Soup-opéra [1/6]

Publié le 12 mars 2010 par Collectifnrv

Incidemment, la télé était allumée, et j’entendais l’animatrice de l’émission poser une question à l’actuelle première secrétaire du Parti Socialiste, quelque chose comme : « Durant ce meeting, de quoi allez-vous débattre ? » Aubry répond : « Nous allons débattre de ce qui intéresse les Français – de la privatisation de la Poste, des bas salaires, des fins de mois difficiles… ». Et là, ça m’a agacé ! Les « fins de mois difficiles », sans blague ! Les gens se font exploiter, et ils ont « des fins de mois difficiles » ! Coluche, il disait un truc comme : « Nous, on a des fins de mois difficiles, surtout à partir des trois premiers jours ! »

- Oui, c’est la LQR ! C’est comme ça ; et c’est partout !

- Ils n’ont rien trouvé pour les muets ?

- Euh, non. Sans doute, parce qu’on ne les entendra pas la ramener ! (pause) Au début, c’était marrant même ! Pour les activités professionnelles, le truc de base, c’était de dire à la place de « balayeur »…

- …« technicien de surface ».

- Maintenant, on dit même : le « personnel (ou agent) d’entretien ». Ça en jette, un peu plus ! Du coup, à la place du « concierge », on a eu le « gardien d’immeuble » ; à la place de la « bonne à tout faire », l’ « employée de maison » – qui est devenue… l’ « aide ménagère » !

- Ah, très fort ! Tiens, il n’y a plus de « facteurs »…

- Des postiers ?

- Mais non, c’est trop ringard, ça ! Des « préposés au courrier » !

- Bieeen ! Mais, j’ai mieux ! Il n’y a plus de banquiers !

- Ah ?

- Eh, non ! Il y a des « conseillers financiers » !

- Ah, oui !

- De même qu’il n’y a plus d’avocats…

- Il y a des conseillers juridiques.
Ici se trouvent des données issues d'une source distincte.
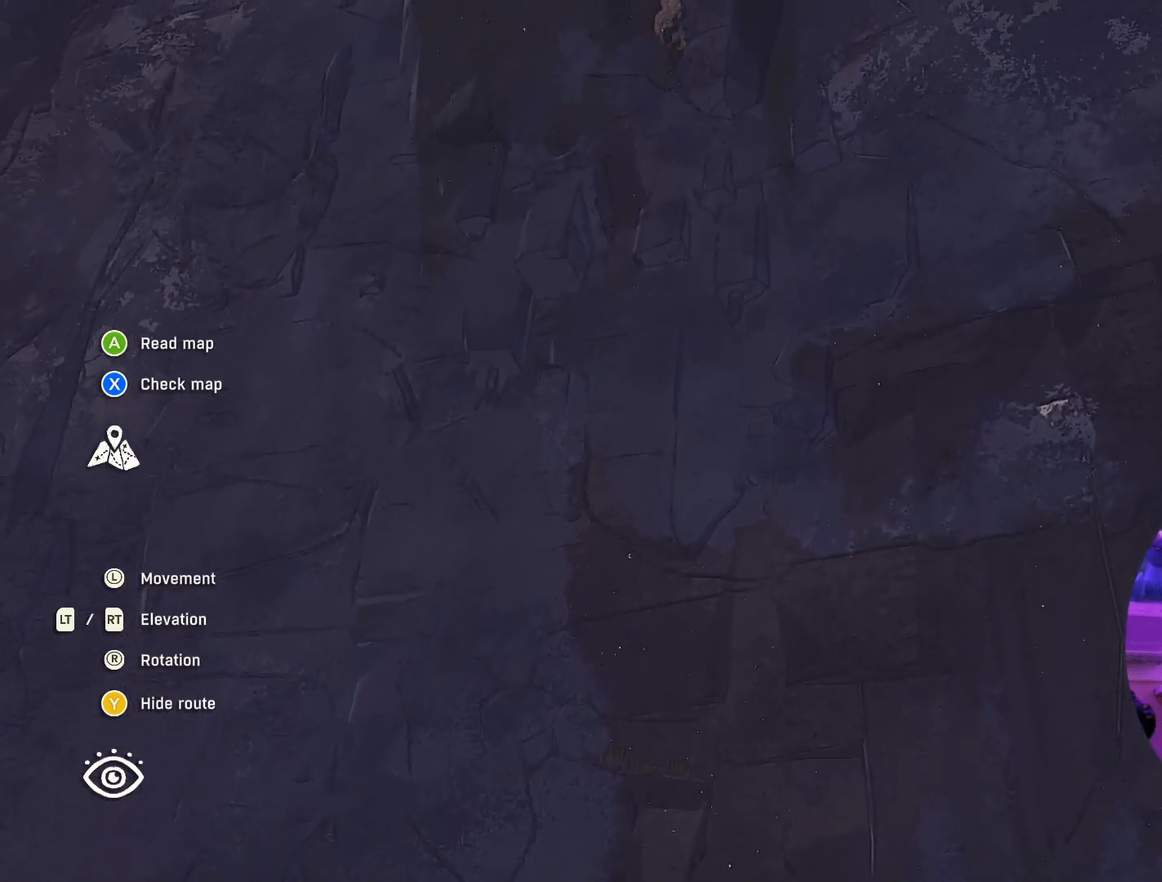
{"buttons": [], "left_stick": "center", "right_stick": "down-right", "events": [[284, "right_stick", "down-right"], [300, "R2", "up"]]}
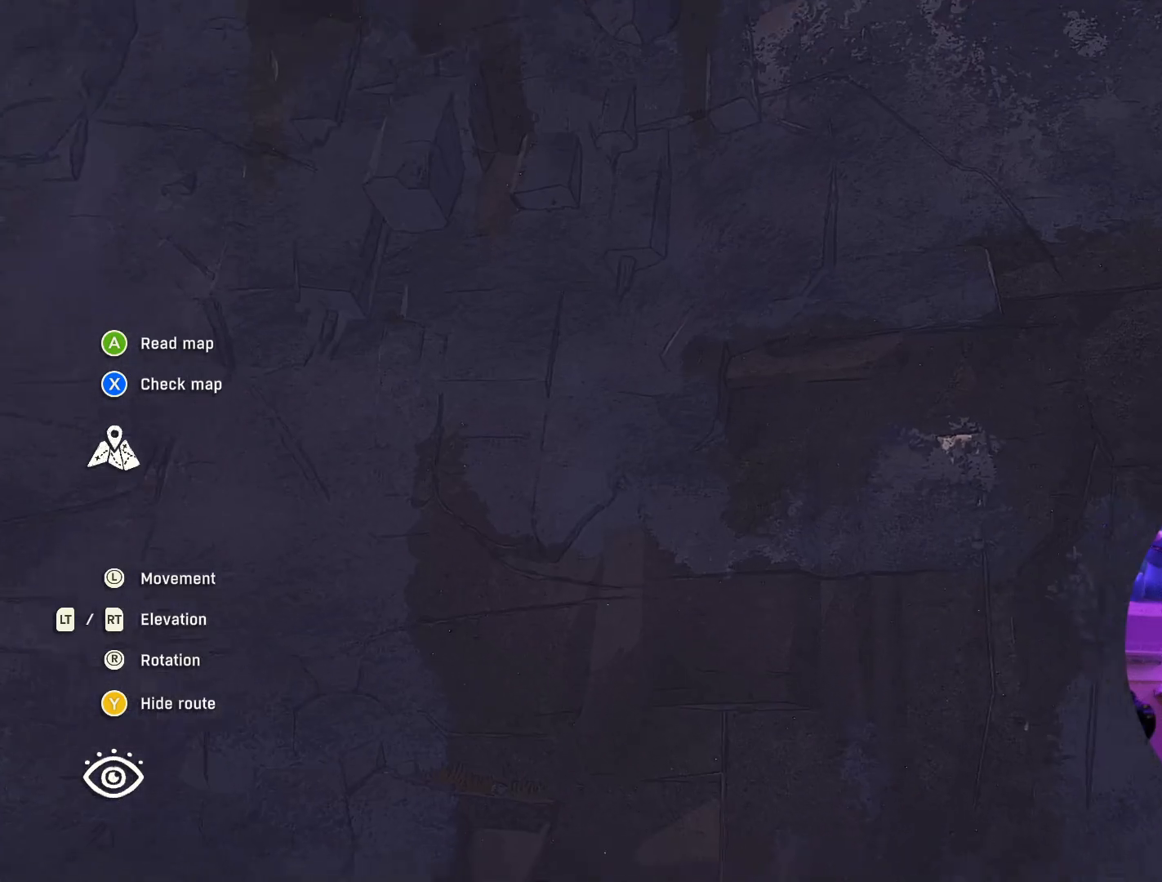
{"buttons": [], "left_stick": "center", "right_stick": "center", "events": [[84, "L2", "down"], [117, "left_stick", "up"], [134, "right_stick", "center"], [384, "L2", "up"], [384, "left_stick", "center"]]}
C’est bon, c’est rentré ! Et les médecins ?

- « Docteur », comme statut social, ça va. Ça ne craint pas pour eux…

- Enfin, il y a les « psys », qui sont devenus des « analystes ». Bref, passons.

- Tiens, un euphémisme qui est marrant… Tu sais par quoi ils ont remplacé « secrétaires » ?

- Attends, je réfléchis… euh, non.

- C’est facile, pourtant ! Ce sont des… « assistantes de direction »…

- Il n’y a plus de chefs, il y a des « cadres ».

- …ce qui est marrant, c’est qu’ils ont dû changer pour « assistantes sociales »…

- Ah ?

- Elles, elles sont devenues des « référentes sociales ». Eh oui, ça tombe sous le sens ! Quand tu vas au bureau d’aide sociale – pas d’ « assistance publique », hein –, tu te « réfères » à quelqu’un !

- Il n’y a plus de « chômeurs », mais…

- Des « demandeurs d’emploi ». Et il n’y a pas de « licenciements massifs », mais des « plans de restructuration » !

- Pour le statut social, il n’y a plus de « patrons », mais…

- Non, je sèche.

- Des « en-tre-pre-neurs » ! Pour les putes, c’est pareil. Il n’y a plus de « prostituées », ni de « filles de joie », ni de « femmes publiques »…

- …mais des « travailleurs du sexe ». Il faut laisser le masculin, pour ne pas faire tort aux travestis, et aux homosexuels !

- Hop ! Je t’arrête tout de suite ! Il n’y a plus d’homosexuels !

- Ah ? Attends, je cherche… Les « homos » ? Non, je ne vois pas.

- C’est plus les « pédales », ni les « tatas ». C’est qu’il faut passer par l’anglais ! Il faut dire… « gay » ! En anglais, ça passe mieux ! C’est plus joyeux !

- Pour l’anglais, ils ont remplacer la nounou, par la « baby sitter »…

- Avant il y avait la dame de compagnie, et c’est devenue la « mamie-sitter » !

- Eh, tu as remarqué, il n’y a plus de « petits boulots »…

- Ah ! « petit », ça ne fait pas bien…

- On a des « jobs »…

- Tu rigoles ? Y a mieux !

- Ah ?

- On fait… des « travaux d’appoint » !

- Waouh ! Mieux que « travail alimentaire » ou « emploi de complément » !

- Pour ne pas parler de travail jetable, ils disent : « travail précaire » ! Même plus « temporaire »…

- Il y en a qui parlent d’ « intellectuel précaire »…

- Ce sont des intellectuels, qui réfléchissent de temps en temps… une semaine sur deux !

- Ou alors, qui n’en a plus pour longtemps !

- Et t’en as d’autres, qui le sont à durée indéterminée… Ils disent « philosophes médiatiques ». Comme Béchamelle.